Exercise
Images aside, the whole listing should be written out word for word.

Provided data
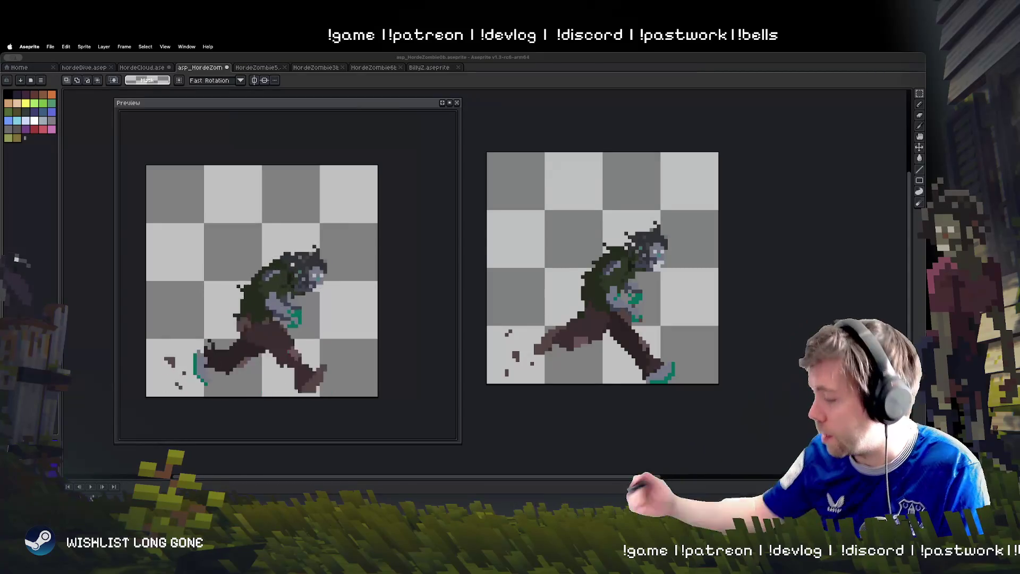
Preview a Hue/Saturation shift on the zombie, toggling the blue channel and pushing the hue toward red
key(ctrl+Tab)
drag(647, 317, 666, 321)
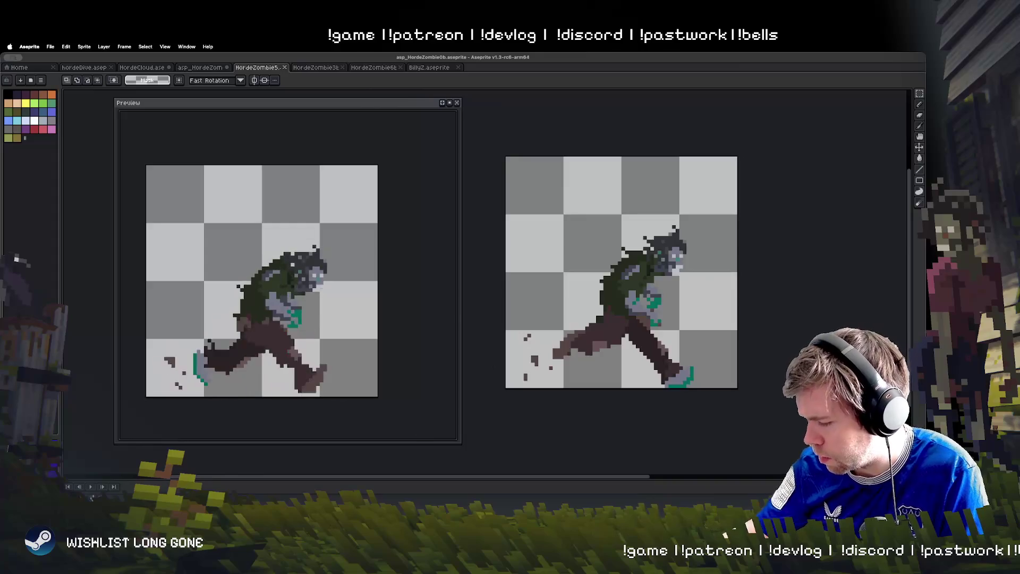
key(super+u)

Result of this exercise
Preview a Hue/Saturation shift on the zombie, toggling the blue channel and pushing the hue toward red
key(ctrl+Tab)
drag(647, 317, 666, 321)
key(super+u)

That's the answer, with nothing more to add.